Obama’s devout belief in abortion: Obama holds himself out as a sort of moderate on the subject of abortion, asserting, for example, that abortions during the second and third trimesters should be rare. Asked by Pastor Rick Warren when a baby acquires the rights of personhood, Obama declared the question “above [his] pay grade.” No abortion ideologue he.

As a member of the Illinois legislauture, however, we now know (if you get your news from the Internet) that in 2001 Obama was the only member of the Illinois senate to speak against a bill that would have recognized premature abortion survivors as “persons.” As David Freddoso has reported: “The bill was in response to a Chicago-area hospital that was leaving such babies to die. Obama voted ‘present’ on the bill after denouncing it. It passed the state Senate but died in a state house committee.”

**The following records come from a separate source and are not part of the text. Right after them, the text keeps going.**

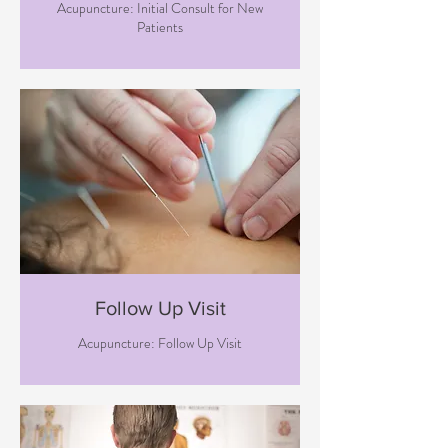
Acupuncture: Initial Consult for New
Patients
Follow Up Visit
Acupuncture: Follow Up Visit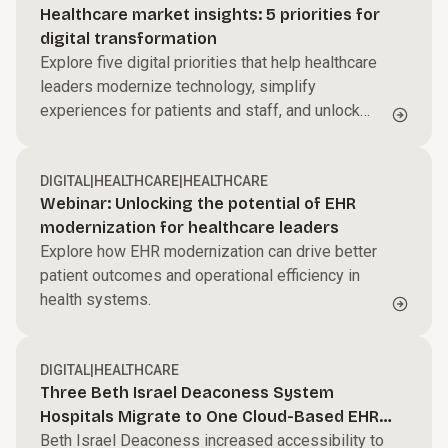
Healthcare market insights: 5 priorities for
digital transformation
Explore five digital priorities that help healthcare
leaders modernize technology, simplify
experiences for patients and staff, and unlock
more value from data and analytics.
DIGITAL
|
HEALTHCARE
|
HEALTHCARE
Webinar: Unlocking the potential of EHR
modernization for healthcare leaders
Explore how EHR modernization can drive better
patient outcomes and operational efficiency in
health systems.
DIGITAL
|
HEALTHCARE
Three Beth Israel Deaconess System
Hospitals Migrate to One Cloud-Based EHR
Platform
Beth Israel Deaconess increased accessibility to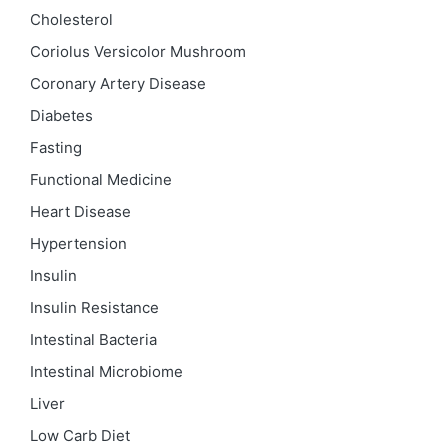
Cholesterol
Coriolus Versicolor Mushroom
Coronary Artery Disease
Diabetes
Fasting
Functional Medicine
Heart Disease
Hypertension
Insulin
Insulin Resistance
Intestinal Bacteria
Intestinal Microbiome
Liver
Low Carb Diet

Freddoso also reports that in 2003 Obama voted was one of six Illinois senate members to vote against the Illinois bill that mirrored the federal Born-Alive Infants Protection Act. The federal version of the bill had by then passed the Senate unanimously and been signed into law. The true history of Obama’s record on abortion places him on the fringe with abortion rights extremists in his own party.

Obama’s historical howlers: Obama has repeatedly made it clear when invoking American history to support his positions that he is shockingly ignorant. In support of his advocacy of presidential negotiations with Iran, for example, Obama points to the constructive role that the Kennedy-Khrushchev summit in Vienna played in the ultimate American victory in the Cold War.

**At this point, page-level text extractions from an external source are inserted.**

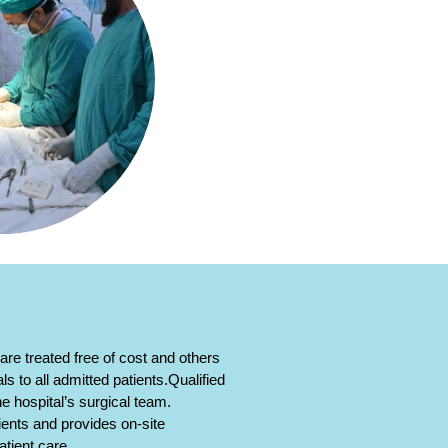
re treated free of cost and others
s to all admitted patients.Qualified
he hospital’s surgical team.
ients and provides on-site
tient care.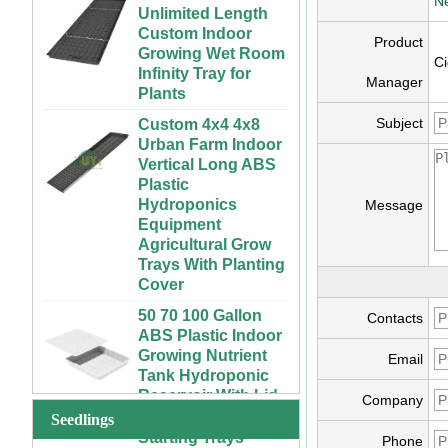
Ne
Custom Indoor
Growing Wet Room
Product
Infinity Tray for
Ci
Plants
Manager
Custom 4x4 4x8
Urban Farm Indoor
Subject
Vertical Long ABS
Plastic
Hydroponics
Equipment
Message
Agricultural Grow
Trays With Planting
Cover
50 70 100 Gallon
ABS Plastic Indoor
72 Cells Cheap
Contacts
Growing Nutrient
Tomato Broccoli
Tank Hydroponic
Squash Eggplant
Email
Reservoir With Lid
Black PS Plastic
Indoor Seedling
Company
Vertical Hydroponic
Starting Trays
Seedlings
System for
Phone
Strawberries and
XTB 32 Cells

By all accounts, however, the Vienna summit was a disaster for the United States. It led, among other things, to the emplacement of the Berlin Wall by the Soviet Union, to the Cuban missile crisis and to the enhancement of the American role in Vietnam. Either Obama is familiar with the history and is deliberately exploiting the ignorance of his supporters, or he has no idea what he is talking about. (I incline to the latter view.)

The anonymous Victorian gentleman who titled his underground sexual autobiography My Secret Life has his counterparts among the mainstream media this year, only they won’t write the book that should be called My Secret Campaign.